The team found that mental health visits to the emergency room had increased overall by about 8% a year, and revisits by 6%, compared with a 1.5% increase in visits for other conditions.  Many of the mental health emergency room revisits were within six months of the initial visit. “When kids come back to the emergency department multiple times for mental health reasons, it is a sign that we, as a healthcare system, are not giving them adequate care,” says Dr. Cushing. Previous studies also showed a national increase in pediatric mental health emergency department visits, likely due to both worsening mental health in children and limited availability of outpatient pediatric mental health providers.

Children with behavioral disorders revisited the most

The CHLA team found a surprising pattern. The kids at highest risk of returning to the emergency room within 6 months were not children who were depressed and suicidal or self-harmed or had substance use disorders – the most common diagnoses resulting in revisits were children with behavioral disturbances. Children with psychotic disorders were 42% more likely to revisit the emergency room; children with disruptive behavior or impulse control disorders 36% more likely, and those with neurodevelopmental disorders 22% more likely to come back compared with the children who had depression, suicidal thoughts or who harmed themselves.

“While suicidality and self-harm have been the focus of the national conversation on pediatric mental health, our research points to the challenges of a different problem – managing kids who have behavioral dysregulation,” says Dr. Cushing. “Studies like ours show that we need to broaden our focus and keep patients with other types of mental health disorders in mind when creating hospital interventions and making policy decisions.”

While mental health patients comprise only 4% of overall emergency room visits, Dr. Cushing noted that these patients may require one-on-one observation and generally spend more time in the emergency room, which impacts workflow and the capacity to care for other patients. “Patients with behavioral outbursts in the ED are considered code situations, meaning that they require a physician and a specialized behavioral response team to try to help them calm down and to order emergency medications if needed,” she says.

Some factors that can increase the chance that a child is brought to the emergency room for mental health treatment include the type of condition, if drugs are used to restrain behavior, if families have public, instead of private insurance, and if an inpatient psychiatric unit is available at the hospital.

“What’s important about this paper is that we looked at emergency department revisits on a national scale,” says Dr. Cushing. “It’s the first step in understanding the scope of the problem. Targeted interventions for these patients during their first visit would ideally improve their longer-term outcomes and prevent them from having to come back to the emergency department.” Additionally, she notes that solutions such as training more general pediatricians to manage mental health conditions or building mobile crisis units/centers in high-risk communities may help divert mental health patients from overburdened emergency rooms.
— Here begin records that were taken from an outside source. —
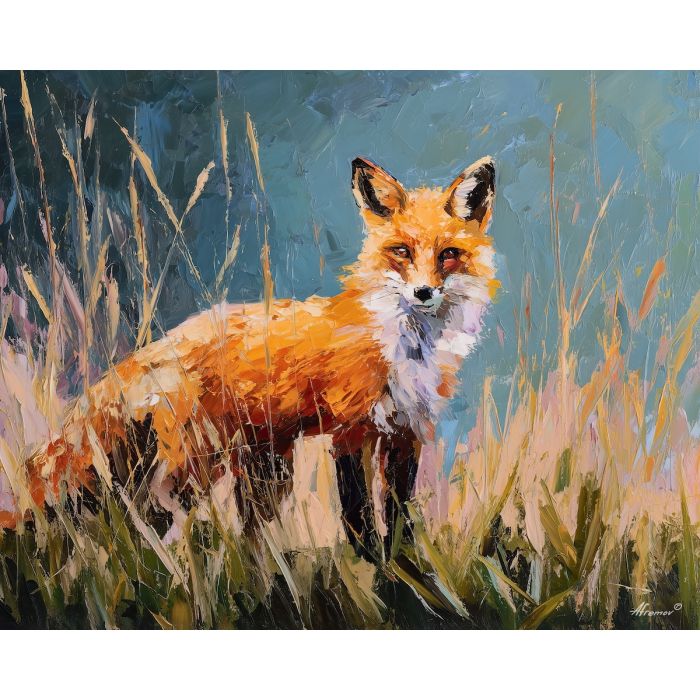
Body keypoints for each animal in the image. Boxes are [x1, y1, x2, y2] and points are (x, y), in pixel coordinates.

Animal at [17, 154, 497, 554]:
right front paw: (370, 564)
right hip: (195, 467)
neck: (403, 350)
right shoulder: (350, 432)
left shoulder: (407, 432)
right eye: (401, 251)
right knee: (144, 515)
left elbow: (400, 514)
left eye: (448, 254)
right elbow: (358, 514)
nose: (424, 292)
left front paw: (404, 564)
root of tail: (159, 345)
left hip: (262, 471)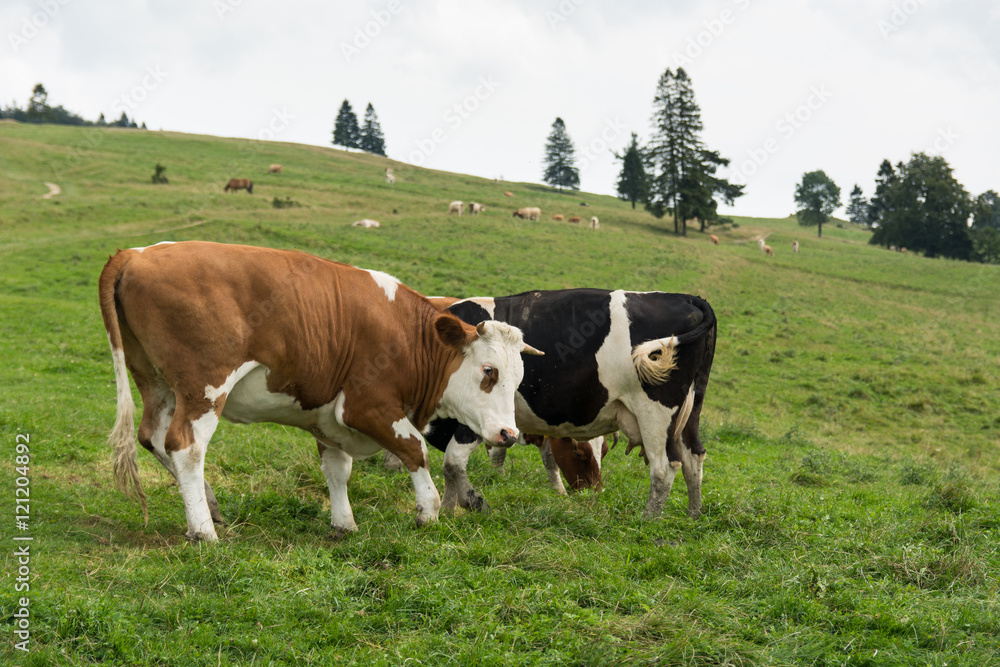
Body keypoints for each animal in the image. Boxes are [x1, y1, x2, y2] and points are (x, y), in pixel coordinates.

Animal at [100, 243, 540, 540]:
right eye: (489, 371)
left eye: (519, 379)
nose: (509, 434)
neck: (407, 335)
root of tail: (136, 253)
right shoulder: (365, 406)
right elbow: (415, 450)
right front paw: (427, 512)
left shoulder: (329, 419)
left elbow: (337, 469)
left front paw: (344, 523)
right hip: (204, 389)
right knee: (185, 447)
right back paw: (203, 530)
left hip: (157, 383)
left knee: (153, 438)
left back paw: (209, 506)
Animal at [426, 290, 716, 520]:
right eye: (580, 453)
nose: (594, 493)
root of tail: (687, 297)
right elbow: (452, 469)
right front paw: (451, 510)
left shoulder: (478, 417)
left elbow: (453, 461)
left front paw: (469, 503)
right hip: (691, 409)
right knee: (693, 457)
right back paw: (693, 515)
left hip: (655, 412)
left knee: (665, 466)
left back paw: (648, 520)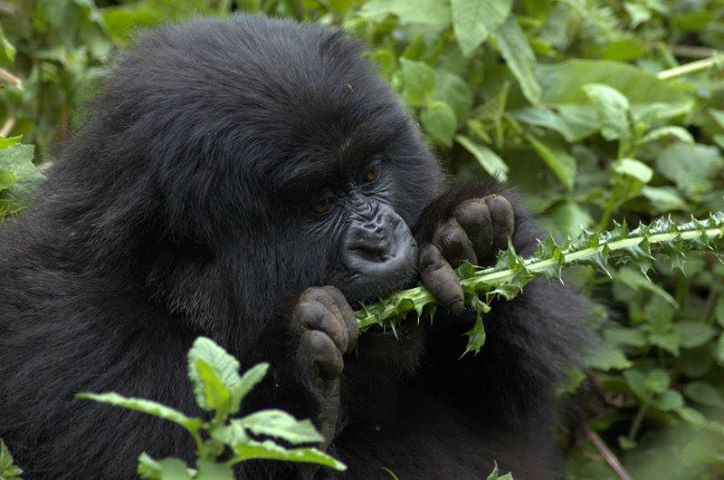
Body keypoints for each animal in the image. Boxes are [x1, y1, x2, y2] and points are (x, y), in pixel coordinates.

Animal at [0, 15, 588, 480]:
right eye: (321, 205)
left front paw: (471, 238)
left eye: (370, 174)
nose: (381, 241)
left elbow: (513, 399)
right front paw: (299, 366)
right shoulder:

Additional authors on the study include: Danica B. Liberman, Ara Festekjian, Todd P. Chang, Pradip P. Chaudhari, of the Division of Emergency and Transport Medicine at Children’s Hospital Los Angeles and the Keck School of Medicine of USC, Phung K. Pham, of the Division of Emergency and Transport Medicine at Children’s Hospital Los Angeles; and Kenneth A. Michelson of the Division of Emergency Medicine at Boston Children’s Hospital.